# PASSAGE:
+---+

2. The brief facts of the dispute are that sometimes during the month of June 2003, the plaintiff contracted the 1st defendant who then took custody of the plaintiffs cargo for purposes of warehousing which goods the first defendant then released to the 2nd defendant for safe custody as a licensed customs warehouse operators but part of the goods were lost or stolen while under such custody thus occasioning loss to the plaintiff. The plaintiff blames the loss on the negligence on the part of the two defendant particulars of which were set out at paragraph 7 of the plaint as amended on the 16/10/2018. The description of the lost goods, the value and quantities thereof were equally set out and quantified at the USD 85,246. 50.
3. For the defendants two separate statements of defenses were filed. The 1st defendant’s statement of defence was dated 1/4/2005 and later amended on the 30/10/2018. in it the said defendant denies any contract with the plaintiff together with any relationship with the 2nd defendant and denies any privity with both including having taken into its possession and custody any goods as pleaded and at all. It was added that having not had any contract with the plaintiff, it did not ever have any such goods released to the 2nd defendant and further that it never incurred any duty of care to the plaintiff. For those reasons the plaintiff suit was described as misconceived, bad in law and incompetent deserving being struck out. The fact of there having been a previous suit between the parties and the jurisdiction were however admitted.

+---+

# RECORDS PROVIDED:
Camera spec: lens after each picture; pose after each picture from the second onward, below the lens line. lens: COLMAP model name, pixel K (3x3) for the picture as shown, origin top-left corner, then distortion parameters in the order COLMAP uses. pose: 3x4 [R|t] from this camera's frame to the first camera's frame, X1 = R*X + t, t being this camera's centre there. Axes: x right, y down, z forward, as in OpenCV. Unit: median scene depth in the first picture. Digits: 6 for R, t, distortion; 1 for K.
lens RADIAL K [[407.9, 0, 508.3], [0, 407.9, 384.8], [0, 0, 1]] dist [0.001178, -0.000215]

+---+

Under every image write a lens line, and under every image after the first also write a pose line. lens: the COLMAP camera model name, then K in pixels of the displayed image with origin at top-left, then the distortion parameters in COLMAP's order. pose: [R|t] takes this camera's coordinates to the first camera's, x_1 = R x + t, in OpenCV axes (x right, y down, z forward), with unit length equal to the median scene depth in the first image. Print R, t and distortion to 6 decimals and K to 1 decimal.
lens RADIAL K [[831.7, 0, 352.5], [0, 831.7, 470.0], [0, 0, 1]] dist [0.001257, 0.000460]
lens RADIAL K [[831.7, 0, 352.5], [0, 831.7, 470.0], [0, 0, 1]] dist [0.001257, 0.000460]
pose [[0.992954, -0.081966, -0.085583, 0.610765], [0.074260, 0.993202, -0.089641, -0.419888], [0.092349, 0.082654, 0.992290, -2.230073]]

+---+

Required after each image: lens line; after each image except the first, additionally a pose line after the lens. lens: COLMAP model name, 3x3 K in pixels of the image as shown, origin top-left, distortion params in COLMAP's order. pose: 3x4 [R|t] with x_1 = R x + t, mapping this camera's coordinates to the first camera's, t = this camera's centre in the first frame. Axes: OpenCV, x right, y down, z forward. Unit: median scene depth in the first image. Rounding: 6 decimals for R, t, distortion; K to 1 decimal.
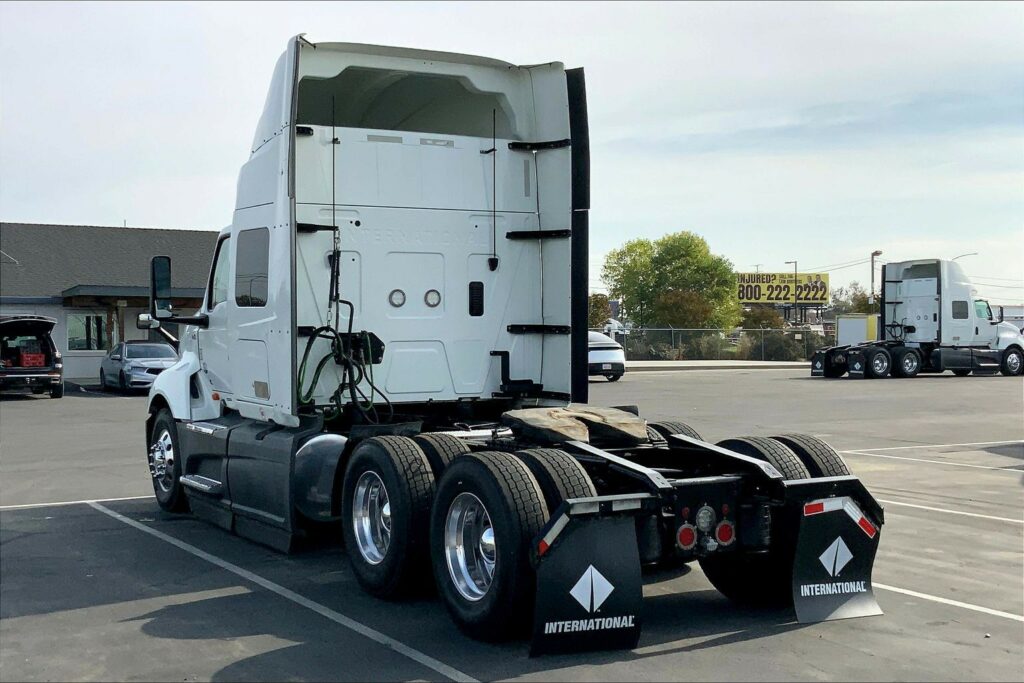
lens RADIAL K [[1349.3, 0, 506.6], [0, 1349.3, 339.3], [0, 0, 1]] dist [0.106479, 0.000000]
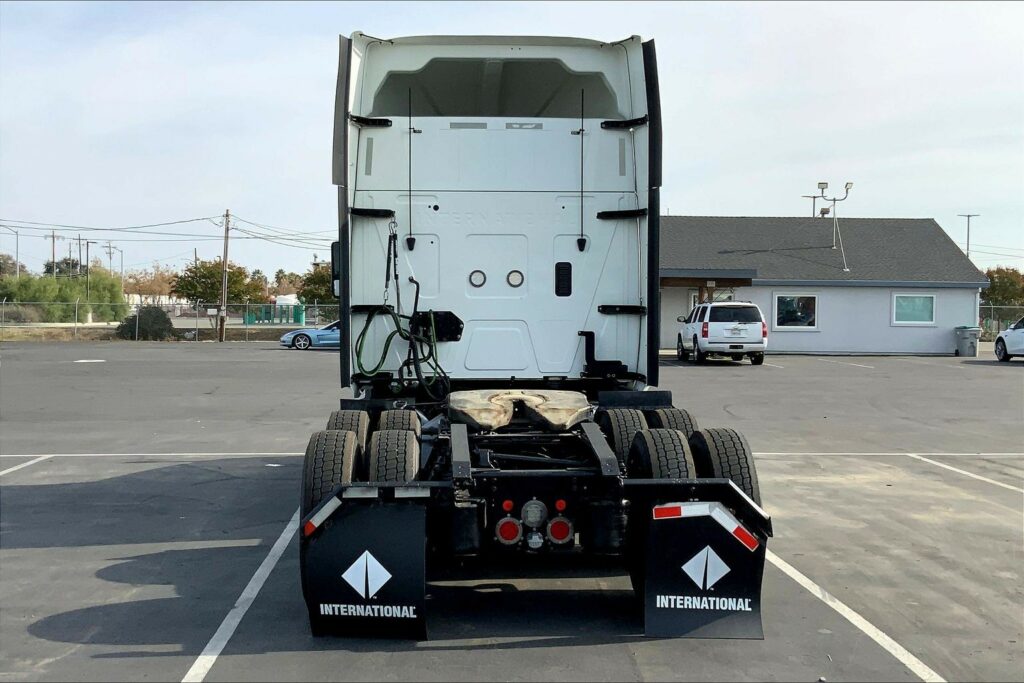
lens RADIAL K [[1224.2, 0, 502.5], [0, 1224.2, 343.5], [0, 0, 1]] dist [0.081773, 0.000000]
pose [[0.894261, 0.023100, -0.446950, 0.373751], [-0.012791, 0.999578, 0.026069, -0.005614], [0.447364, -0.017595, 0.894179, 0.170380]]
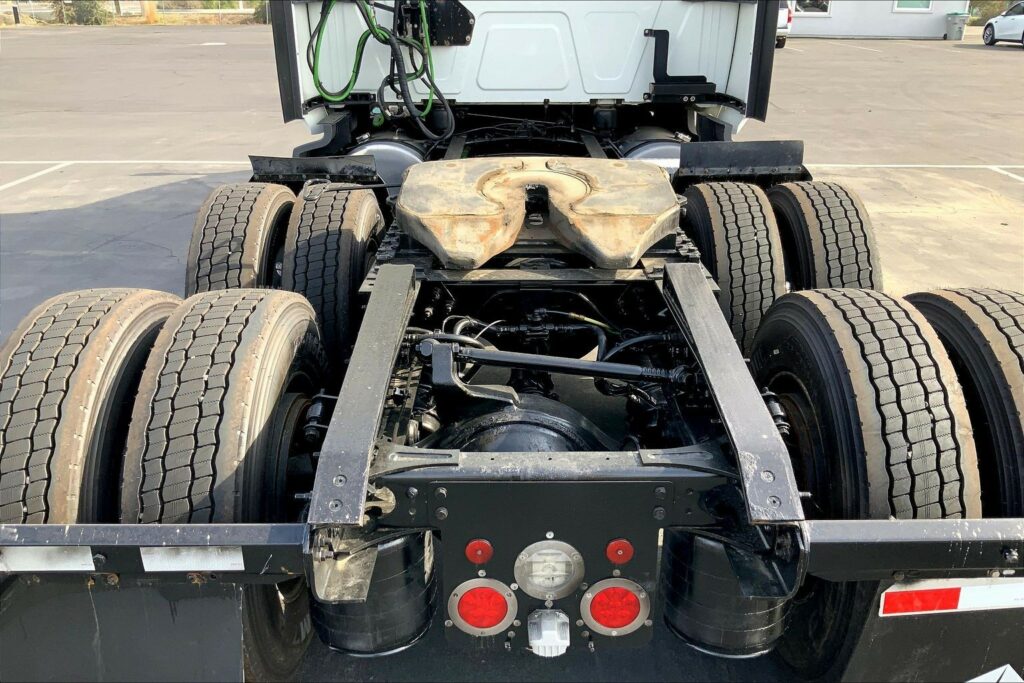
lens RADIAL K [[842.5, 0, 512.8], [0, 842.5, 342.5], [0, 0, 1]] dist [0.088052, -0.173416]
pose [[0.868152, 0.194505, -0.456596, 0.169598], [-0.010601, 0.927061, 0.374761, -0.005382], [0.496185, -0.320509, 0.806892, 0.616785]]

+---+

# REQUIRED TASKS:
(a) List every date that the cargo dispute passage gives, in the form it uses.
(b) Extend the cargo dispute passage with a paragraph picking up after its last sentence.
The entries aren't needed for any of this work.

# TASK-BY-TASK OUTPUTS:
(a)
June 2003
16/10/2018
1/4/2005
30/10/2018

(b)
4. For the 2nd defendant there was a statement of defence filed on the 19/4/2005 which was later amended on the 17/2/2006 purposely to introduce a counter-claim. In that defense and counter-claim the 2nd defendant admitted the description of the parties but denied all other allegations in the plaintiff while adding that:-
i) It operated a container Freight Station open for use by the general public and that any contractual relationship would be spelt out in the bill of lading no. 16MSA -011 between the sloppier (Gulf Import Company) and the carrier (Global Container Lives Ltd).
ii) That the 2nd defendant first come to know about the subject goods on the 16/6/2003 when contracted by African Linen Agencies Ltd, as agents for the carrier to take the shipping documents to enable them take possession of the goods upon discharge from the ship for release into the CFS in terms of the bill of lading but pending customs and other clearance formalities hence the good were never released to the 2nd defendant by the 1st defendant.
5. On the allegations and pleading that the 2nd defendant owed a duty of care to the plaintiff and that part of the goods were lost due to fault of the 2nd defendant, the same was denied and a pleading put forth that, if any duty was owed, it was owed to the shipper but that any goods lost were not lost on account of negligence. It was then denied that the plaintiff ever suffered any loss as pleaded and at all for which reason it was prayed that the suit be dismissed.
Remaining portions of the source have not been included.